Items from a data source
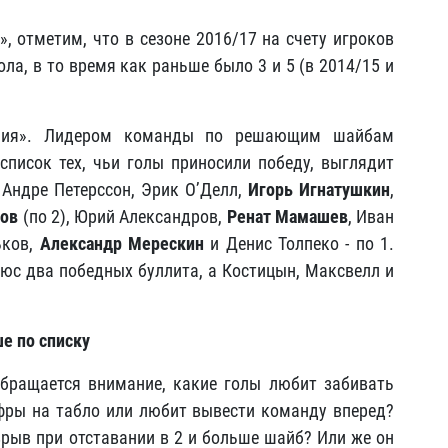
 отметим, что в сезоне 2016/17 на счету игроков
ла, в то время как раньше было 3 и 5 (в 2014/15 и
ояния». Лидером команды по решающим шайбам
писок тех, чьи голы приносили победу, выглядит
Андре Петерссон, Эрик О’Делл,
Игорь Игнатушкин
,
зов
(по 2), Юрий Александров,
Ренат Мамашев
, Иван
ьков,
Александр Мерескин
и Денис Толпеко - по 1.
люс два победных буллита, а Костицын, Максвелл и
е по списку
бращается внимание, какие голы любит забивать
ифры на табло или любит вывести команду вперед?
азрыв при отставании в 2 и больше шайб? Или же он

---

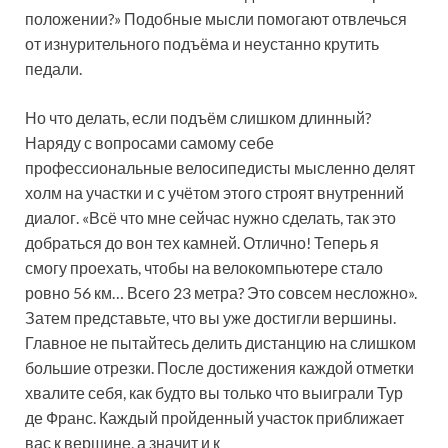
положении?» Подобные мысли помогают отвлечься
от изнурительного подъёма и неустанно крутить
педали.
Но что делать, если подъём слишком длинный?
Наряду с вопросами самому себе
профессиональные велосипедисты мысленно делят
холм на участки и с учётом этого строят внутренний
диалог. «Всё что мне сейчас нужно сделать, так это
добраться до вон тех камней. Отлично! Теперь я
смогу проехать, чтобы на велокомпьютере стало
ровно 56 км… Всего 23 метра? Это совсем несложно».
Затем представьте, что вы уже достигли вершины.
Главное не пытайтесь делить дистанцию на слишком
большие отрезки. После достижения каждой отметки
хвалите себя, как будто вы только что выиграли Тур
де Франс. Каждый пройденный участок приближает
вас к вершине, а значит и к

- [Task statement]: Arrange the lines of the listing as a numbered list, running from the line with "отметим, что в" to the line with "азрыв при отставании", both included. Leave out any blank lines.

- [Answer section]:
1.  отметим, что в сезоне 2016/17 на счету игроков
2. ла, в то время как раньше было 3 и 5 (в 2014/15 и
3. ояния». Лидером команды по решающим шайбам
4. писок тех, чьи голы приносили победу, выглядит
5. Андре Петерссон, Эрик О’Делл,
6. Игорь Игнатушкин
7. ,
8. зов
9. (по 2), Юрий Александров,
10. Ренат Мамашев
11. , Иван
12. ьков,
13. Александр Мерескин
14. и Денис Толпеко - по 1.
15. люс два победных буллита, а Костицын, Максвелл и
16. е по списку
17. бращается внимание, какие голы любит забивать
18. ифры на табло или любит вывести команду вперед?
19. азрыв при отставании в 2 и больше шайб? Или же он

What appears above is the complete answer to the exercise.